[Selected excerpt]:
• god must be atheist
    5.1k
    The Greek term for Form is eidos. It means the kind of thing something is, the look or shape of a thing. Eidos is closely related to idea.Fooloso4

    I used to keep encountering, much like this definition of eidos, definitions of Greek words, which had not quite the same in meaning, and definitely were not the equivalent to, of the closest English translation.

    In modern languages generally, as far as I know, the mapping of meaning of words is not perfectly exact, but comparable. In English the word love, compassion, infatuation, affection, devotion, adoration and sex are to express different forms and perhaps different degrees of attraction. In Hungarian, there are equivalents: szerelem, egyutterzes, beleeses, erzelmesseg, odaadas, imadat, and nemi elet. The Greeks, however, had more words for love, and the meanings are not mappable to words in modern English or in modern Hungarian.

    This is curious. I wonder if:
    - the modern concepts of love as such are comparable in Greek to those in English
    - the words in the Greek language spoken by, for instance, Socrates, were directly and precisely mappable to other old European and Middle-Eastern languages such as Etruscan, Phoenecian, Babylonian, and Celtic
    - the concepts were different, then are the very thoughts of humans then and now so different, that a close translation is impossible?
    - the cause of the shift of meanings was needed, to hone the precision of the language, or has the precision of mapping between words' meanings and the real world's objects, actions and ideas eroded in comparative meanings but the shift progressed without any conscious human intervention?

    I would be curious to learn about these issues.
  • tim wood
    8.7k
    I think it is right to keep in mind that Greek, and very likely any ancient language, and Greek thought, is several removes from - alien to - modern understanding. Translation simply turns the Greek into an arcane coding of English that loses the Greek meaning. And the trick is to read it for direct meaning and understanding, and that is not easy. And just here this could break in to a difficult and incomplete effort to present some of differences in just the words. But a different, easier approach is available. Get and read the Iliad translated by Richmond Lattimore. Used copies available for under $10.

[Record set]:
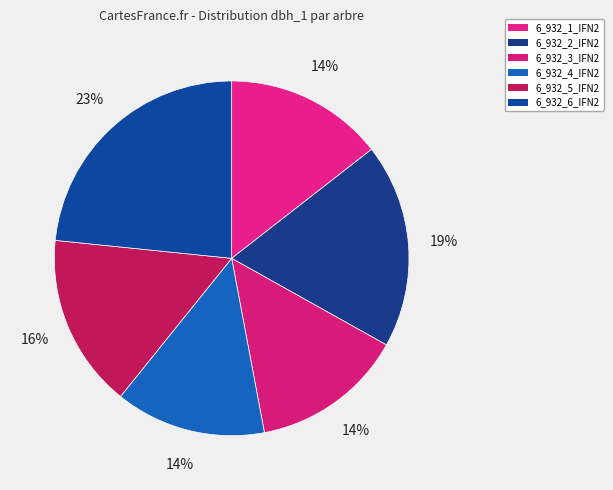

What percentage is the 6_932_3_IFN2 slice, to the nearest percent?

14%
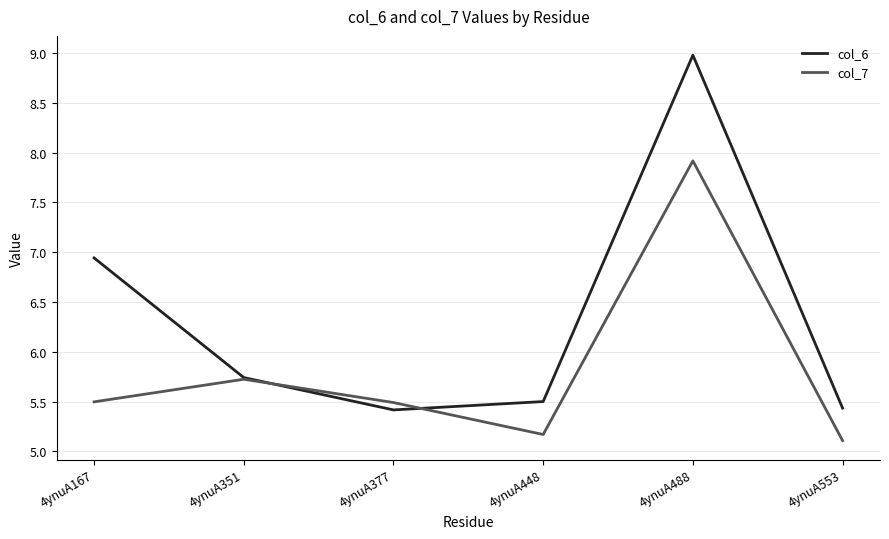

What is the average value of the col_6 series?

6.3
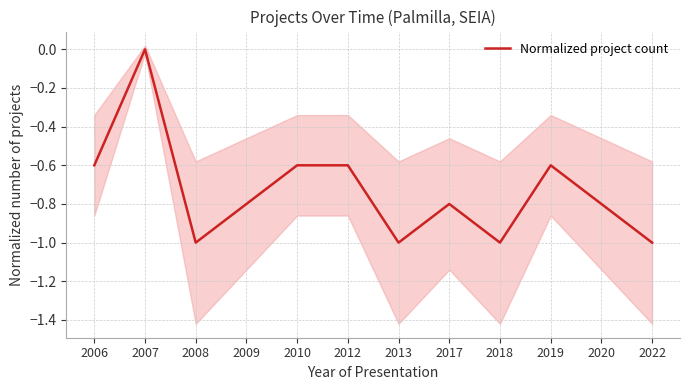

At which category does the data reach its first local valley?

2008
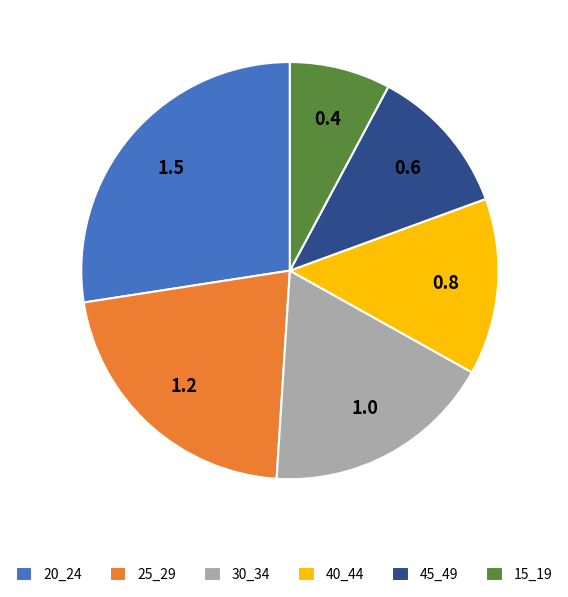

Which slice is the largest?

20_24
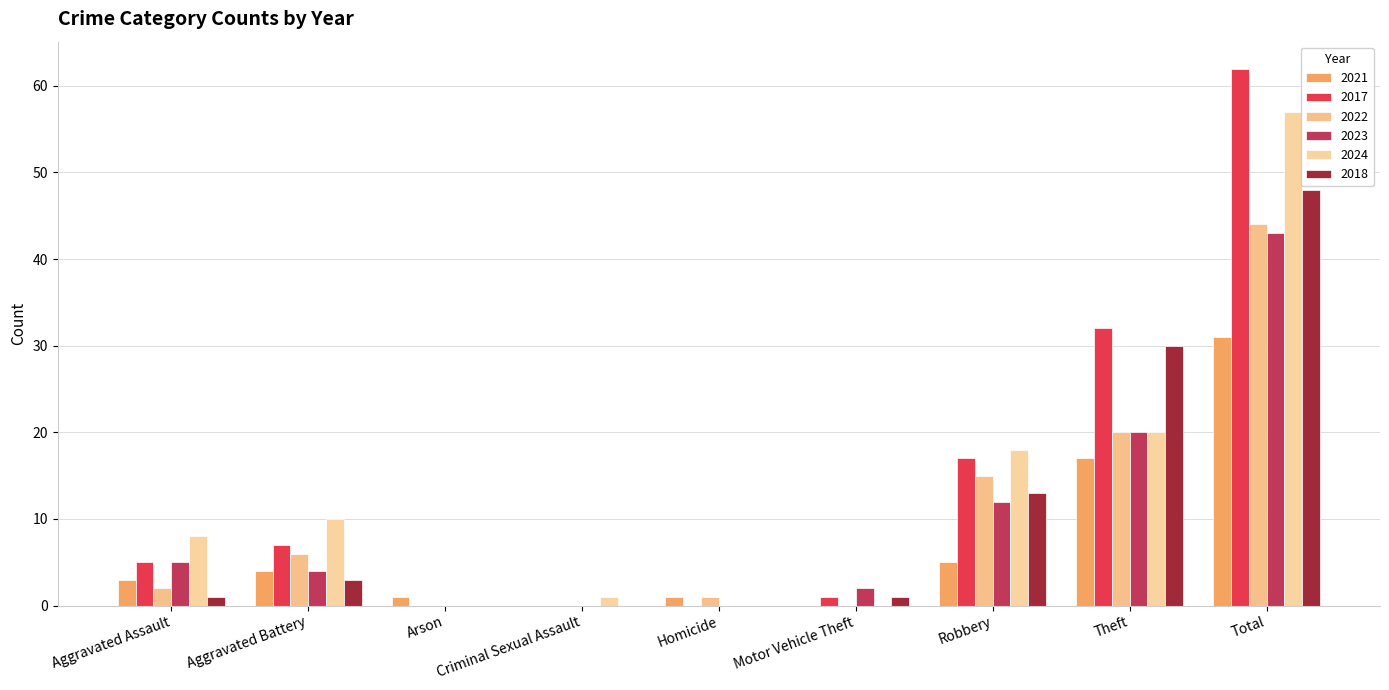

What is the value of the 2017 bar at the 7th from the left?

17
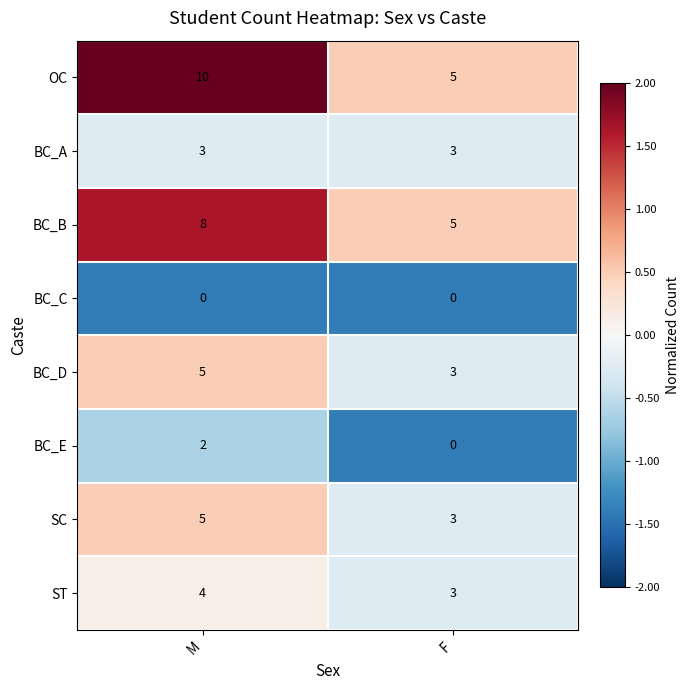

Is it true that ST equals 2 at F?

False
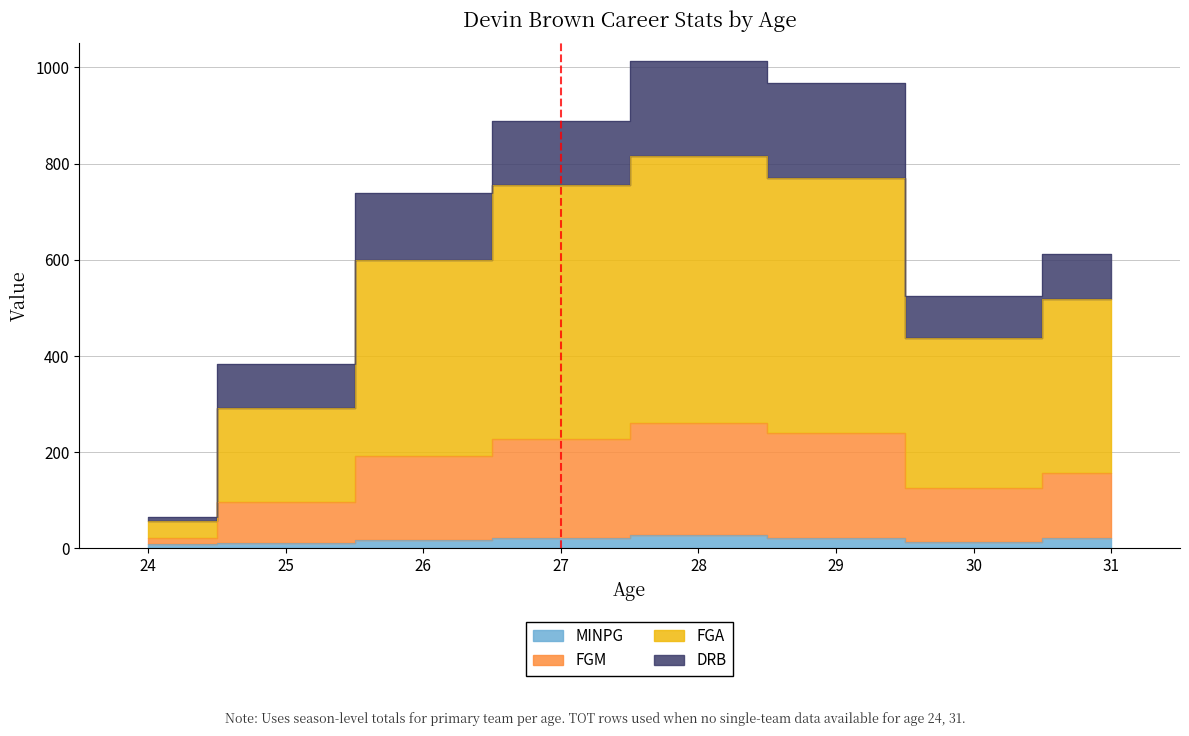

Which has a higher value, 24 or 29?

29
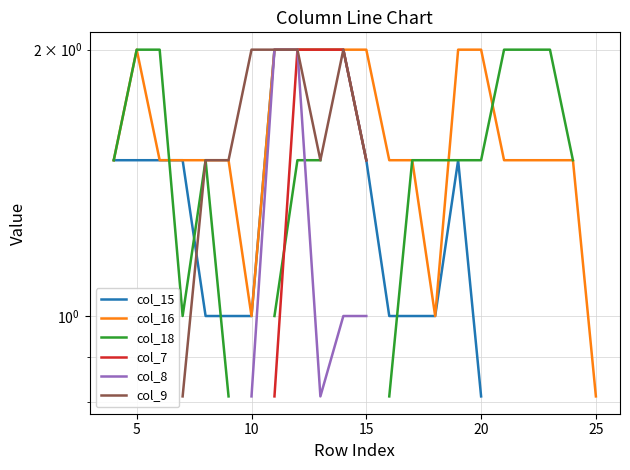

True or false: col_15 has a value of 0.8 at 20.

True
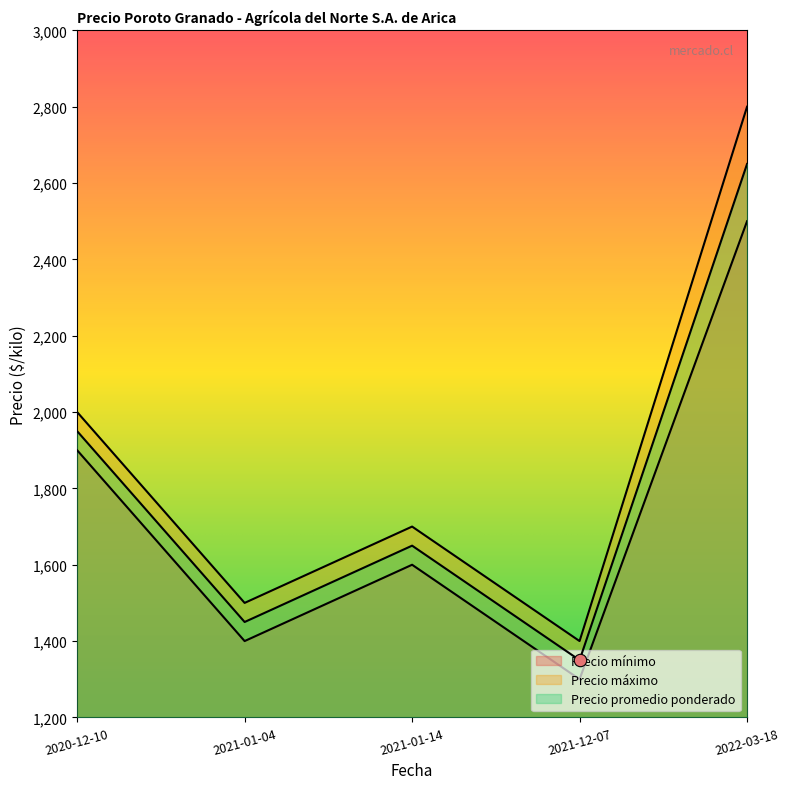

Which series has the widest spread of Y values?

Precio máximo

[Required actions]:
1) From the discussion on Greek word meanings, list the Hungarian words given as equivalents of the English words for different forms of attraction.
2) Extract the part of the discussion on Greek word meanings that opens with the words containing "- the cause" and closes with "about these issues.".

[Replies]:
1) szerelem, egyutterzes, beleeses, erzelmesseg, odaadas, imadat, nemi elet

2)
- the cause of the shift of meanings was needed, to hone the precision of the language, or has the precision of mapping between words' meanings and the real world's objects, actions and ideas eroded in comparative meanings but the shift progressed without any conscious human intervention?

    I would be curious to learn about these issues.